Thanks for the explanation.

So in the case of Mr.Money (a non-swiss resident) the strategy isn’t worthwhile as the withholding tax is already priced into the SMI futures and other swiss indices. Wouldn’t that offer an arbitrage opportunity for swiss residents though? Sell futures and buy the underlying during dividend season? Probably not very interesting absolute yields but possibly interesting in this low rate environment.

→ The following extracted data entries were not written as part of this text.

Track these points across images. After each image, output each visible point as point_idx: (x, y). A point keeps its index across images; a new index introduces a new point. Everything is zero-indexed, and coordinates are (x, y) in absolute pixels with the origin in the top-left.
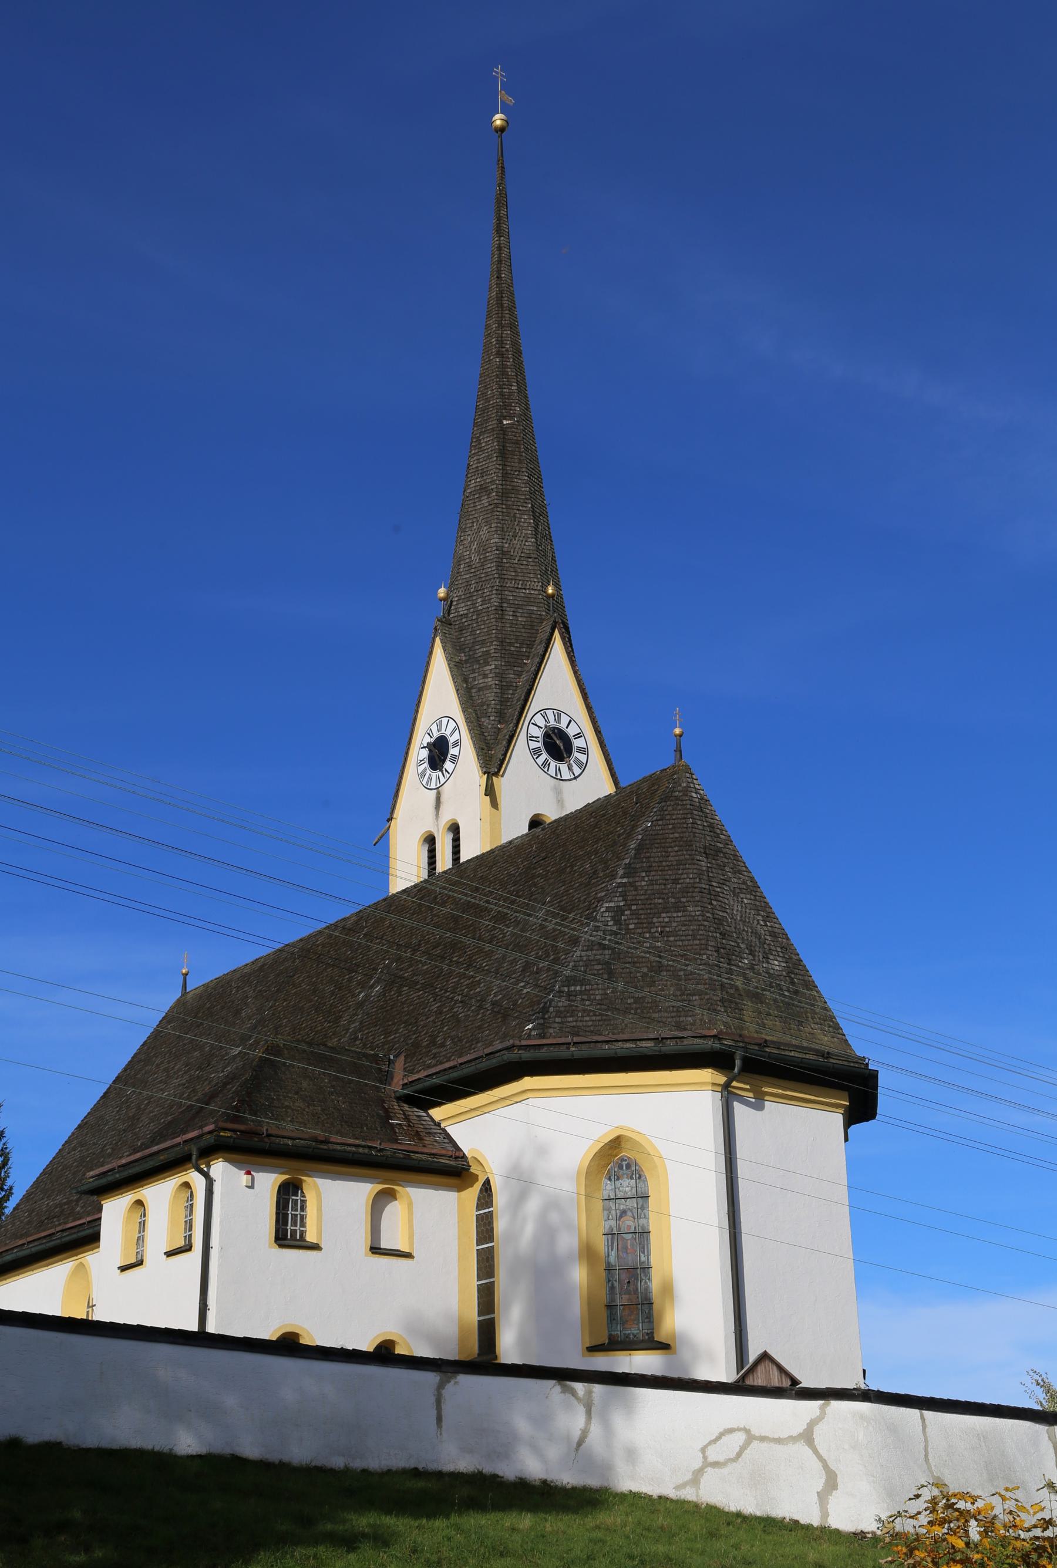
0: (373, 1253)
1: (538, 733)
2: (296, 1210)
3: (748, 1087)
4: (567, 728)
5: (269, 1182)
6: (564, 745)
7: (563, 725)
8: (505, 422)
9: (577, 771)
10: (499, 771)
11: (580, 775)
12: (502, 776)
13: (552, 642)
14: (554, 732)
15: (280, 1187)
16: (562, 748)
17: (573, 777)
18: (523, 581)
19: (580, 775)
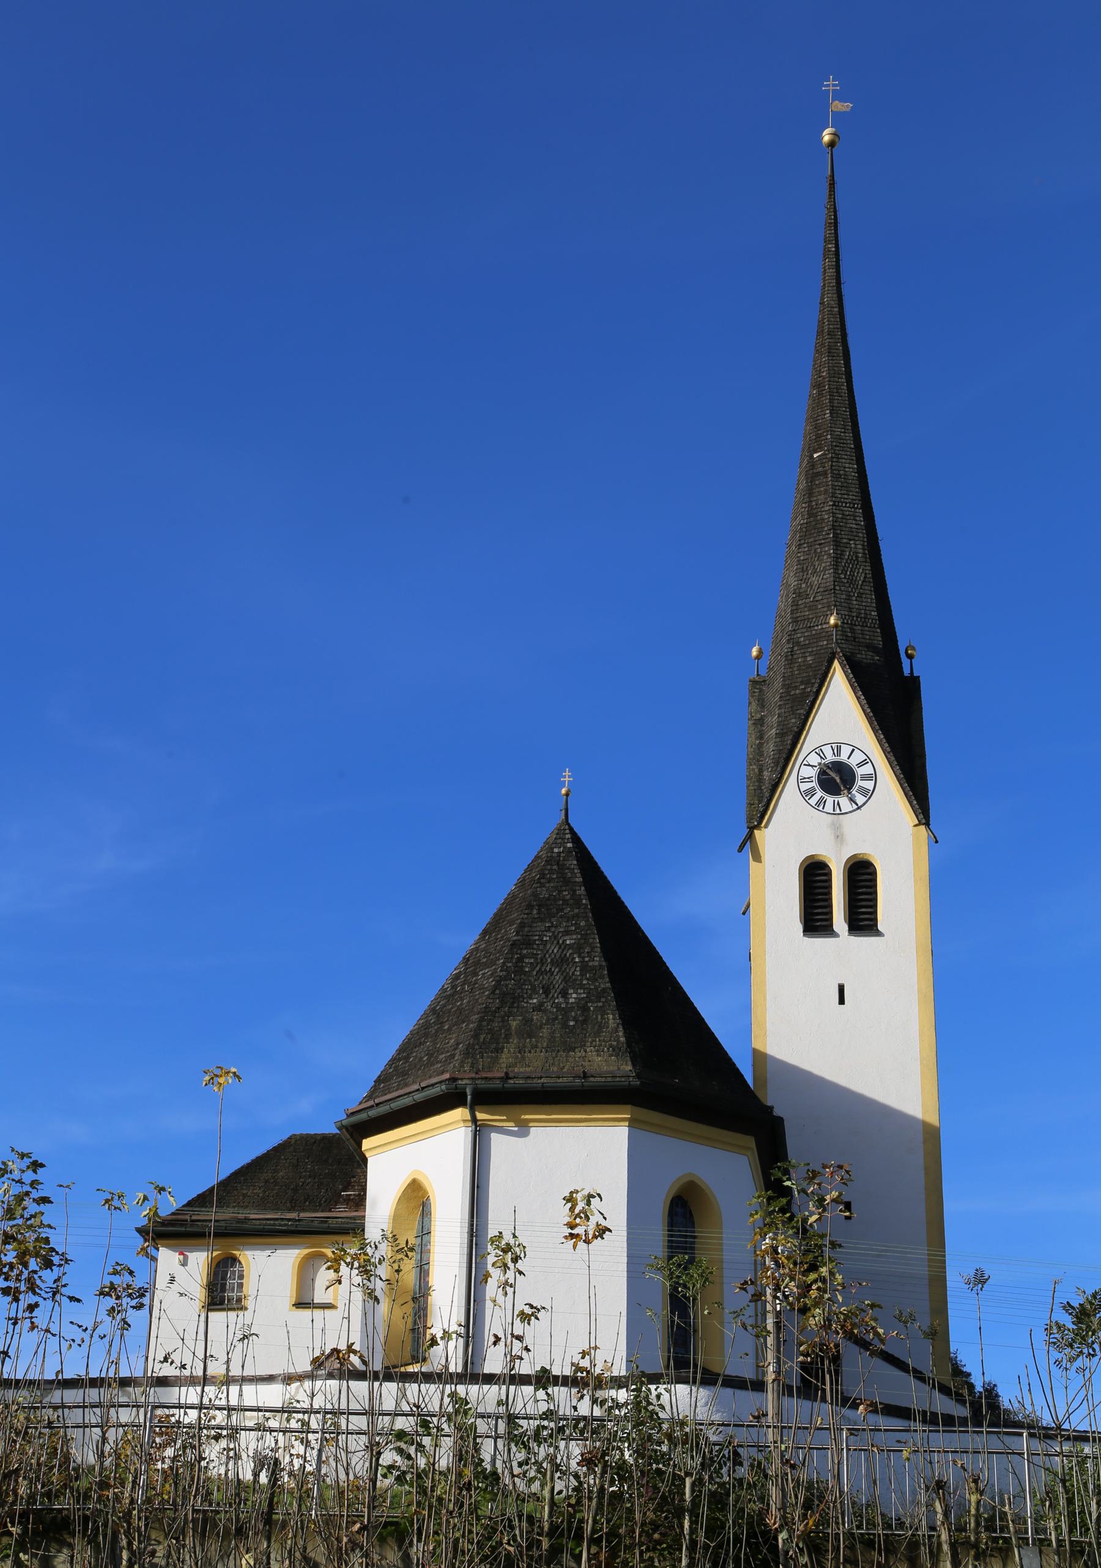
0: (297, 1308)
1: (812, 773)
2: (234, 1279)
3: (505, 1118)
4: (848, 758)
5: (200, 1260)
6: (840, 778)
7: (844, 757)
8: (815, 456)
9: (860, 799)
10: (760, 822)
11: (864, 804)
12: (766, 826)
13: (830, 675)
14: (828, 767)
15: (672, 1201)
16: (838, 781)
17: (855, 807)
18: (874, 627)
19: (864, 804)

More importantly the future strategy is probably interesting for swiss residents still (as long as the professional trader denomination is avoided), isn’t it? I.e. roll the futures rather than own the ETFs (with the exception of the swiss market ETFs obviously for the reason you highlighted above).

Thanks

Yes is would offer an arbitrage opportunity exactly as you describe were it not for the fact that the Swiss tax authorities regard this as a tax avoidance scheme and will not reimburse the withholding tax if they are aware your position is hedged (I doubt the arbitrage would be profitable/sufficiently profitable at retail transaction costs/prices even without the tax avoidance problem).

I think that is probably right although I have never checked the pricing to confirm it works in practice given the professional trader problem.